Natural toxins that target voltage-gated sodium channels have long intrigued researchers because many are extremely potent against insects while sparing mammals. A new study uses cryo-electron microscopy to explain that selectivity at atomic resolution, revealing how two peptide toxins from very different animals recognize the same insect channel through distinct binding strategies.
The team examined NavPaS, an insect sodium channel, bound to Av3 from a sea anemone and LqhαIT from a scorpion. Both toxins act on voltage-sensing domain 4 (VSD4), where they interfere with fast inactivation by keeping the S4 segment in a deactivated state. Although they share this overall outcome, the structures show different contact patterns: Av3 binds at a membrane-facing pocket between VSD4 and pore domain 1, while LqhαIT uses the more familiar neurotoxin site 3.

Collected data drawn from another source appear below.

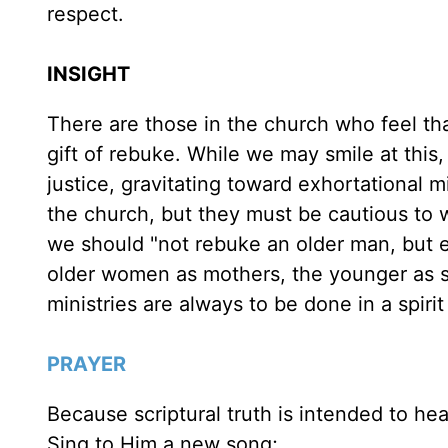
respect.
INSIGHT
There are those in the church who feel tha
gift of rebuke. While we may smile at thi
justice, gravitating toward exhortational 
the church, but they must be cautious to w
we should "not rebuke an older man, but e
older women as mothers, the younger as sist
ministries are always to be done in a spirit
PRAYER
Because scriptural truth is intended to he
Sing to Him a new song;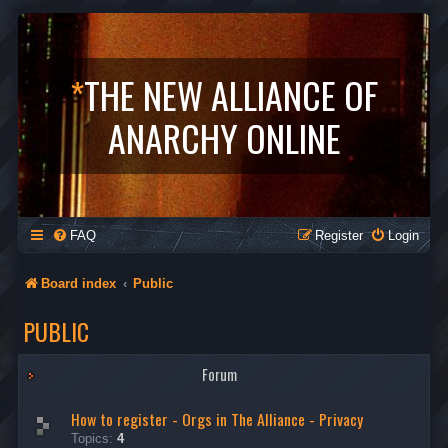
*
THE NEW ALLIANCE OF
ANARCHY ONLINE
FAQ
Register
Login
Board index
Public
PUBLIC
Forum
How to register - Orgs in The Alliance - Privacy
Topics:
4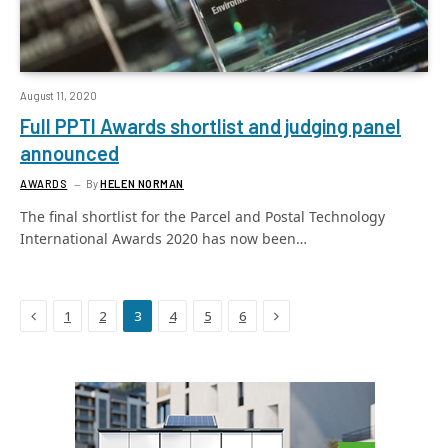
August 11, 2020
Full PPTI Awards shortlist and judging panel
announced
AWARDS
By
HELEN NORMAN
The final shortlist for the Parcel and Postal Technology
International Awards 2020 has now been…
Previous
Next
1
2
3
4
5
6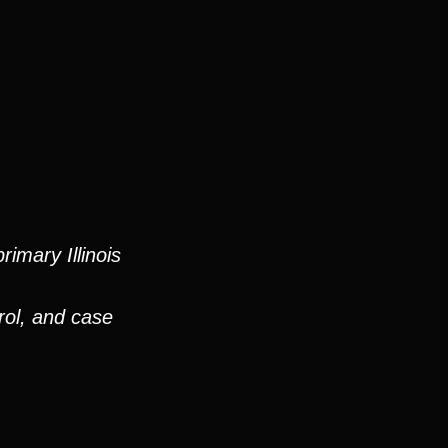
imary Illinois
rol, and case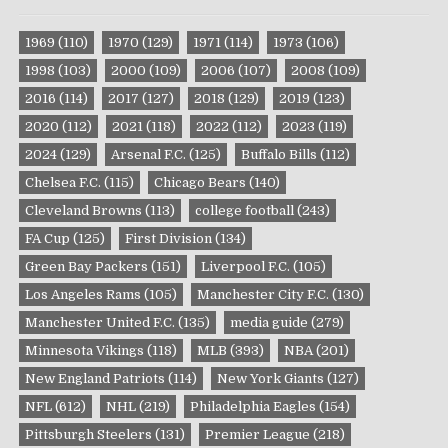
1969
(110)
1970
(129)
1971
(114)
1973
(106)
1998
(103)
2000
(109)
2006
(107)
2008
(109)
2016
(114)
2017
(127)
2018
(129)
2019
(123)
2020
(112)
2021
(118)
2022
(112)
2023
(119)
2024
(129)
Arsenal F.C.
(125)
Buffalo Bills
(112)
Chelsea F.C.
(115)
Chicago Bears
(140)
Cleveland Browns
(113)
college football
(243)
FA Cup
(125)
First Division
(134)
Green Bay Packers
(151)
Liverpool F.C.
(105)
Los Angeles Rams
(105)
Manchester City F.C.
(130)
Manchester United F.C.
(135)
media guide
(279)
Minnesota Vikings
(118)
MLB
(393)
NBA
(201)
New England Patriots
(114)
New York Giants
(127)
NFL
(612)
NHL
(219)
Philadelphia Eagles
(154)
Pittsburgh Steelers
(131)
Premier League
(218)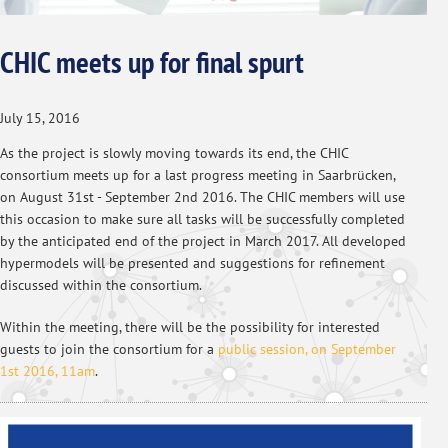
CHIC meets up for final spurt
July 15, 2016
As the project is slowly moving towards its end, the CHIC
consortium meets up for a last progress meeting in Saarbrücken,
on August 31st - September 2nd 2016. The CHIC members will use
this occasion to make sure all tasks will be successfully completed
by the anticipated end of the project in March 2017. All developed
hypermodels will be presented and suggestions for refinement
discussed within the consortium.
Within the meeting, there will be the possibility for interested
guests to join the consortium for a
public session, on September
1st 2016, 11am
.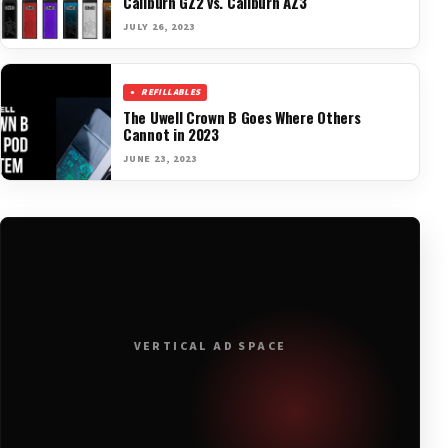
Caliburn GZ2 vs. Caliburn AZ3
JULY 26, 2023
REFILLABLES
The Uwell Crown B Goes Where Others
Cannot in 2023
JUNE 23, 2023
VERTICAL AD SPACE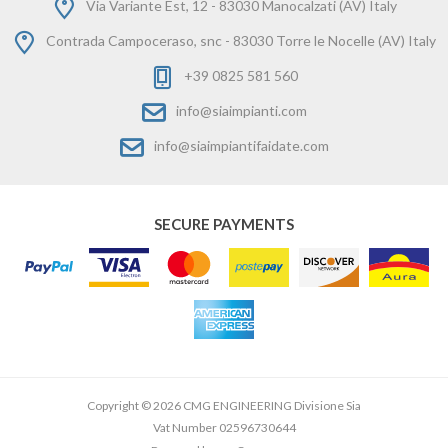
Via Variante Est, 12 - 83030 Manocalzati (AV) Italy
Contrada Campoceraso, snc - 83030 Torre le Nocelle (AV) Italy
+39 0825 581 560
info@siaimpianti.com
info@siaimpiantifaidate.com
SECURE PAYMENTS
Copyright © 2026 CMG ENGINEERING Divisione Sia
Vat Number 02596730644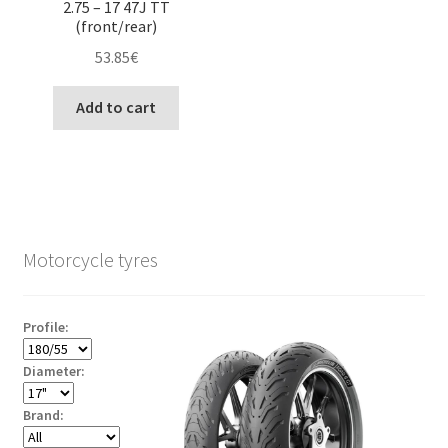
2.75 – 17 47J TT
(front/rear)
53.85
€
Add to cart
Motorcycle tyres
Profile:
Diameter:
Brand: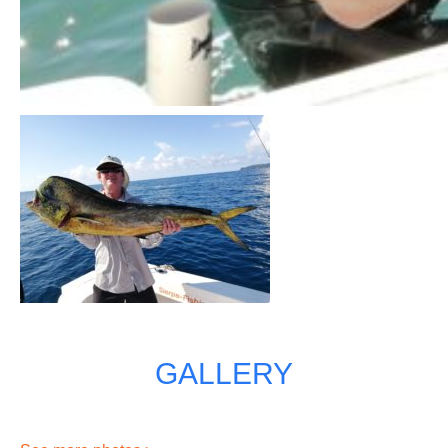
GALLERY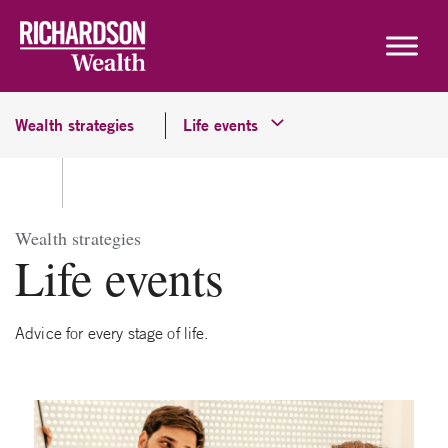
Skip to content
Wealth strategies
Life events
Wealth strategies
Life events
Advice for every stage of life.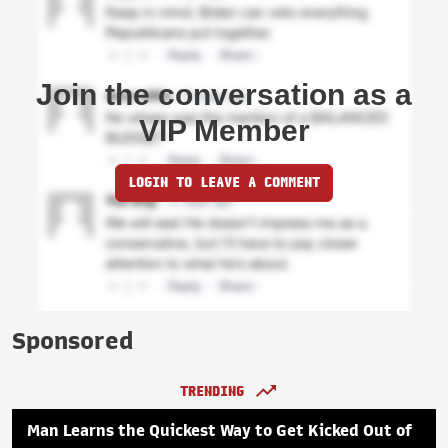
Join the conversation as a
VIP Member
LOGIN TO LEAVE A COMMENT
Sponsored
TRENDING
Man Learns the Quickest Way to Get Kicked Out of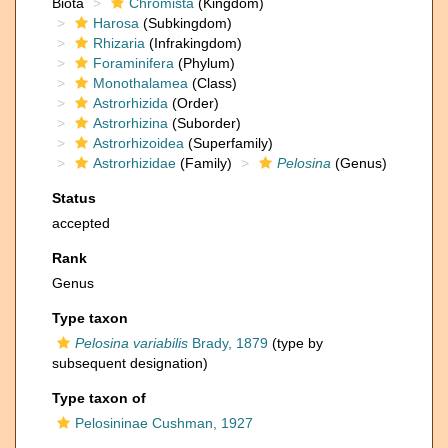
Biota
Chromista
(Kingdom)
Harosa
(Subkingdom)
Rhizaria
(Infrakingdom)
Foraminifera
(Phylum)
Monothalamea
(Class)
Astrorhizida
(Order)
Astrorhizina
(Suborder)
Astrorhizoidea
(Superfamily)
Astrorhizidae
(Family)
Pelosina
(Genus)
Status
accepted
Rank
Genus
Type taxon
Pelosina variabilis
Brady, 1879
(type by
subsequent designation)
Type taxon of
Pelosininae Cushman, 1927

That contrast is important. It suggests that insect selectivity does not come from a single universal rule, but from a set of molecular features that shape how toxins and channels coevolved. Supporting the structural work, electrophysiology and toxicity assays showed that the observed interactions match functional effects on channel gating and insect survival.
One of the most notable parts of the study is its design component. Using the structural data as input for AI-assisted protein engineering, the researchers modified LqhαIT and identified a variant with roughly doubled insecticidal efficacy in bioassays. In other words, the structures did not just explain how the toxins work; they also provided a practical template for improving them.
For biopesticide development, that combination matters. Peptide toxins can offer high potency and specificity, but only if their activity can be tuned to the right target species. By pairing cryo-EM with computational design, the study offers a roadmap for building next-generation toxin-based pest control agents that are both more effective and more precisely targeted.
The work also adds to a broader picture of sodium-channel pharmacology, showing how different natural ligands can converge on the same functional endpoint through very different structural solutions. That diversity may prove useful as researchers look for new ways to exploit insect-specific channel features without increasing risks to non-target animals.